TEXT UNDER STUDY:
——
Due to the factors noted above and other risks discussed in this section, many of which are beyond our control, you should not rely on quarter-to-quarter or year-over-year comparisons to predict our future financial performance. Unfavorable changes in any of the above factors may seriously harm our business, financial condition and results of operations.
 
14.

 
Most of our customers do not place purchase orders far in advance, which makes it difficult for us to predict our future revenues, adjust production costs and allocate capacity efficiently on a timely basis.
 
Most of our customers generally place purchase orders only three to four months before shipment. Most of our customers are also generally able to cancel or delay the delivery of orders on short notice. In addition, due to the cyclical nature of the semiconductor industry, our customers’ purchase orders have varied significantly from period to period. As a result, we do not typically operate with any significant backlog. The lack of significant backlog and the limited certainty of customer orders can make it difficult for us to forecast our revenues in future periods and allocate our capacity efficiently. Moreover, our expense levels are based in part on our expectations of future revenues and we may be unable to adjust costs in a timely manner to compensate for revenue shortfalls.
 
Our ability to achieve and maintain profitability depends significantly on our ability to obtain high capacity utilization and fab yields at our Newport Beach, California fab.
——
SUPPLIED ENTRIES:
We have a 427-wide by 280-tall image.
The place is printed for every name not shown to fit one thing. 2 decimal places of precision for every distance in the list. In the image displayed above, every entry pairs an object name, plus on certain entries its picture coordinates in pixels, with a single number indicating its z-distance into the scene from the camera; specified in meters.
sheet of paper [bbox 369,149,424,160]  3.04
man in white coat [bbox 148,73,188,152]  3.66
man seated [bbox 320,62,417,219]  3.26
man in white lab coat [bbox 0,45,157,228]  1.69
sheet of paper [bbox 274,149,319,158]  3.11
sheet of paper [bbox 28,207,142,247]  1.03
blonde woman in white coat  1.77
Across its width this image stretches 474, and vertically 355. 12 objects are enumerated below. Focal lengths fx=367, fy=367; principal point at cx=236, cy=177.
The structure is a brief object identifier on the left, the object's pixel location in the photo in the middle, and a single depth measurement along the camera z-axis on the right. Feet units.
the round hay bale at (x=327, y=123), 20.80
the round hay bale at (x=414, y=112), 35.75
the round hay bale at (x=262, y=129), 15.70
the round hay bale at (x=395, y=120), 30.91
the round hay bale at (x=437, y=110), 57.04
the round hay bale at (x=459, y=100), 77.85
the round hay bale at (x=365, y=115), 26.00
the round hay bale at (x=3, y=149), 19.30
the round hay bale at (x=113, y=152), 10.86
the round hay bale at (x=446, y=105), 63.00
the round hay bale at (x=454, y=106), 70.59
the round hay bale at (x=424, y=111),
——
EXERCISE: Please retype the risk-factor excerpt word for word, from its first line to its last.

SOLUTION:
Due to the factors noted above and other risks discussed in this section, many of which are beyond our control, you should not rely on quarter-to-quarter or year-over-year comparisons to predict our future financial performance. Unfavorable changes in any of the above factors may seriously harm our business, financial condition and results of operations.
 
14.

 
Most of our customers do not place purchase orders far in advance, which makes it difficult for us to predict our future revenues, adjust production costs and allocate capacity efficiently on a timely basis.
 
Most of our customers generally place purchase orders only three to four months before shipment. Most of our customers are also generally able to cancel or delay the delivery of orders on short notice. In addition, due to the cyclical nature of the semiconductor industry, our customers’ purchase orders have varied significantly from period to period. As a result, we do not typically operate with any significant backlog. The lack of significant backlog and the limited certainty of customer orders can make it difficult for us to forecast our revenues in future periods and allocate our capacity efficiently. Moreover, our expense levels are based in part on our expectations of future revenues and we may be unable to adjust costs in a timely manner to compensate for revenue shortfalls.
 
Our ability to achieve and maintain profitability depends significantly on our ability to obtain high capacity utilization and fab yields at our Newport Beach, California fab.